When Empathy Meets Philanthropy
As chief investment officer of the Capital Group from 1992 and 2016, Mr. Nguyen-Phuong oversaw the investment of more than $5 billion in more than 80 companies across Asia, Latin America, Eastern Europe and Africa. Now retired, he has supported Ashoka, and is a donor through an Ashoka endowment fund set up in his family's name, the Nguyen-Phuong Family Endowment, to support entrepreneurs in emerging markets.
Nguyen-Phuong believes that philanthropy and empathy are the proverbial peas in a pod. "Philanthropy is like love, but it's a much abused word," he said.
"It goes hand-in-hand with empathy; or else you are simply helping yourself - you do it to feel better. If you have empathy for someone, you suffer with the person, and out of compassion comes real giving. It's not simply an act of giving. To give with the hand is easy; to give with the heart is tougher."
He adds: "The poor will be with us forever, but we need to do something sustainable as we do not have enough resources ... Social entrepreneurs try to do as much systemic work as possible."
Nguyen-Phuong aims to spend time in retirement to mentor social entrepreneurs. He has begun to do that with some Ashoka Fellows, and with entrepreneurs under the Endeavor umbrella. Among the Ashoka Fellows that he supports through his endowment is Matrika Devkota, who had set out to break the stigma and the "incurable" label attached to mental illness, by giving them a voice through self-advocacy.
Devkota set up Koshish in Nepal, a mental health organization whose management is led by the beneficiaries themselves. Koshish has created a decentralized model for care by using existing government structures such as awareness programs and peer support models, and building capabilities within local primary health centers to provide holistic care for the mentally ill.
Koshish's efforts have succeeded in rescuing and reintegrating 300 people with chronic mental illness with a 90 percent success rate. Through outpatient services in two districts, they have provided holistic care to another 600 patients.
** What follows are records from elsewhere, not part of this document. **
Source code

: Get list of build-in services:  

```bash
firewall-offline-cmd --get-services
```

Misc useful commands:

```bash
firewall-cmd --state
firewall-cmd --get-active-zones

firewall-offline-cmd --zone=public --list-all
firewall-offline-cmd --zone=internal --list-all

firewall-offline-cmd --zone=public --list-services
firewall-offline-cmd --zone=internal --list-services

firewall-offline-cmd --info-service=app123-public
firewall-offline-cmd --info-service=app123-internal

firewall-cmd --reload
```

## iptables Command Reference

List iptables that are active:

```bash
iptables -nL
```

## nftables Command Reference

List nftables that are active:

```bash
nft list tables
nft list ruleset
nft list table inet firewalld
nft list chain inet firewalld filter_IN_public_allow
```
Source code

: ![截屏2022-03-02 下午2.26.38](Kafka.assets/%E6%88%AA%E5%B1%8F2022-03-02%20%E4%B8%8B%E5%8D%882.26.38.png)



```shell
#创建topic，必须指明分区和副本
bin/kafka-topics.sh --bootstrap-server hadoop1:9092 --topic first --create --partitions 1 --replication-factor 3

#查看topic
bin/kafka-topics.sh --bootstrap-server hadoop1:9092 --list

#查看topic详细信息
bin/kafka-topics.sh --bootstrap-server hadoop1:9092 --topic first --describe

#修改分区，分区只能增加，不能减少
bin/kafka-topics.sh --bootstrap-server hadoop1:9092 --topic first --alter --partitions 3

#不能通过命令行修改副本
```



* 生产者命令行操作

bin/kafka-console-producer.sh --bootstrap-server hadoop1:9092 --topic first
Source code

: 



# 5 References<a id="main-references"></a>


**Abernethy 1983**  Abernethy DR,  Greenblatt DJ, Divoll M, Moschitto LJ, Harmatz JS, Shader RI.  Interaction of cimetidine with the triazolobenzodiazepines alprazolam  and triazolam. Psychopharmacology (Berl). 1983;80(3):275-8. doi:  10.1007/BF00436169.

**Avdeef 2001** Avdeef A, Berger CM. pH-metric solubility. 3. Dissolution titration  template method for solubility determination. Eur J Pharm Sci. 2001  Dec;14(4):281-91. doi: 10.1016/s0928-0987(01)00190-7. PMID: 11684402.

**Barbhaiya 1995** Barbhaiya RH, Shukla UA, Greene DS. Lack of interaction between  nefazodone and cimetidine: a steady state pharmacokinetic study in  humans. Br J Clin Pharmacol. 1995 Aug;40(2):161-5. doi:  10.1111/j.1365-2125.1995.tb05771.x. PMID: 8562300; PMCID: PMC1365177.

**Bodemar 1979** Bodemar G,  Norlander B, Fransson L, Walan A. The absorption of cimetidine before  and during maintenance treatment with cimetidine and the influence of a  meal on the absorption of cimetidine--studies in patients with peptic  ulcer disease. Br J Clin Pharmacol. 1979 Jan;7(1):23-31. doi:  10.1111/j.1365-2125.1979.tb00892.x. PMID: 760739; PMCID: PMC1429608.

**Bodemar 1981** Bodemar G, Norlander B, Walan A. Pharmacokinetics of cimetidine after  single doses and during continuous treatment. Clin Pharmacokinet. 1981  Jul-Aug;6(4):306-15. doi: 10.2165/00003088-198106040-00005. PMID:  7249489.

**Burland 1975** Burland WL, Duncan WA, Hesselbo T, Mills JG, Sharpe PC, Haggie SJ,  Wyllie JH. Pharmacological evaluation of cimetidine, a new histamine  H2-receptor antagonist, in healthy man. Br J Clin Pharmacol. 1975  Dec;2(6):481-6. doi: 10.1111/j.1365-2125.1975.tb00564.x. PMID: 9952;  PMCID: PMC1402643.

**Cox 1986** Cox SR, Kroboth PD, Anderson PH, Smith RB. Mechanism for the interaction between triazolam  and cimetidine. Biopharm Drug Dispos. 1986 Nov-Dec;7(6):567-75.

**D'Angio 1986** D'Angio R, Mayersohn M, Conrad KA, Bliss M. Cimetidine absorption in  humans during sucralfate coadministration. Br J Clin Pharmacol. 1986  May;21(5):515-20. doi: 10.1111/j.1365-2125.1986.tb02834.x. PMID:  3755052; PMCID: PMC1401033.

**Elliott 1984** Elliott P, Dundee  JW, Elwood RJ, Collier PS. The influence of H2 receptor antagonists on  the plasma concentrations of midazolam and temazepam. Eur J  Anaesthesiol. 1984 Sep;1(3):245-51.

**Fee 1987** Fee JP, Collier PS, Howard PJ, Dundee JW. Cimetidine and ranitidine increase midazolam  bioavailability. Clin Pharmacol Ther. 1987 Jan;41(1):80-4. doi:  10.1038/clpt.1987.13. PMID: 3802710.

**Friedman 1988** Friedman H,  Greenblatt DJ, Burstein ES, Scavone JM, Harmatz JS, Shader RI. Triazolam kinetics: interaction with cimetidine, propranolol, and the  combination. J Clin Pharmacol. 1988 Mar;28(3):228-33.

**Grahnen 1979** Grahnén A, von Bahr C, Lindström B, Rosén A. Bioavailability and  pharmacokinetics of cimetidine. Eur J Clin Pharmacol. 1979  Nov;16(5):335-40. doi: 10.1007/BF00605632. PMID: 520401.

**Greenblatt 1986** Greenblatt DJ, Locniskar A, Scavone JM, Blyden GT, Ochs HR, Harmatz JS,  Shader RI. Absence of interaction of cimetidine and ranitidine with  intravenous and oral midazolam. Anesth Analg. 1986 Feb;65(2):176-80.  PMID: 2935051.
Another beneficiary is Johnson Oei of Malaysia, who was recently elected an Ashoka Fellow in a Singapore event. Oei founded EPIC Collective (Extraordinary People Impacting Community), whose flagship project is a non-profit initiative called EPIC Homes. This is a system that empowers ordinary people to build sustainable homes for families in as quickly as three days.
Inspired by Lego and Ikea, he developed his idea with the help of friends and over 40 architects, engineers and designers, which culminated in a modular building system. With this system and a volunteer framework, EPIC has built more than 100 homes while working with more than 5,000 volunteers from more than 50 countries and 40 organizations, including Prudential, GE, Energizer and Nestle.